The other day, I saw a tweet which suggested that Sarkeesian’s Tropes vs. Women in Video Games series was on par with peer-reviewed academic work, and I cringed. I then resisted the urge to reply and say “No, no it isn’t.” Here’s why. I don’t think that this series is on par with academically rigorous criticism – not by a long shot – and I would quite frankly be embarrassed to see an article written at this level of depth and discourse. However, Sarkeesian isn’t creating academic criticism – she’s creating a series of web videos designed to address the average game-playing human without, presumably, an academic degree, and as such, her series has come a very long way since the first episode of “Damsels in Distress.” It’s shaping into a good series for a wide audience that presents a solid base argument that should be the launching point for other, more comprehensive discussions.
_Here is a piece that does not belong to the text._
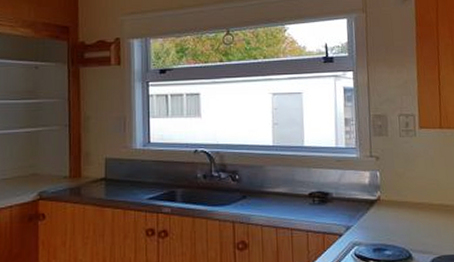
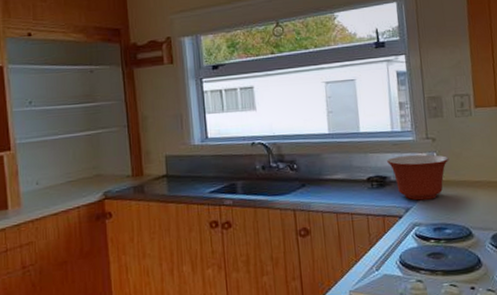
mixing bowl: none [330,172,392,219] -> present [387,154,449,201]

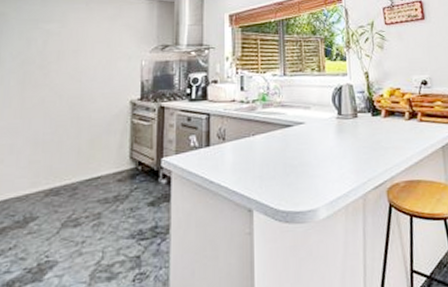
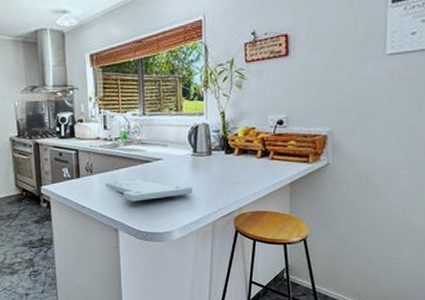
cutting board: none [240,147,339,174] -> present [106,180,193,202]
Yes, I pick these videos apart, focus on single instances like her dismissal of Dishonored’s criticism of despair or the princess in God of War III, but overall, I think that the work Sarkeesian is doing is valuable on multiple levels. First, she’s introducing difficult and complex theoretical concepts from feminist criticism to people with little or no exposure to them. Second, she’s raising awareness about the negative impact of sexism in popular culture media, including videogames. Third, she’s trying to elevate the discourse we use to talk about gender in gaming, and she’s succeeding; this video is far and away more thoughtful than her early videos, and it’s doing a much better job of pointing out why things are bad and what they can do right.
In short, Sarkeesian has done what many academics and critics hope to do: she’s managed to start a conversation – in which I am now participating – where she isn’t all right, but she definitely isn’t all wrong.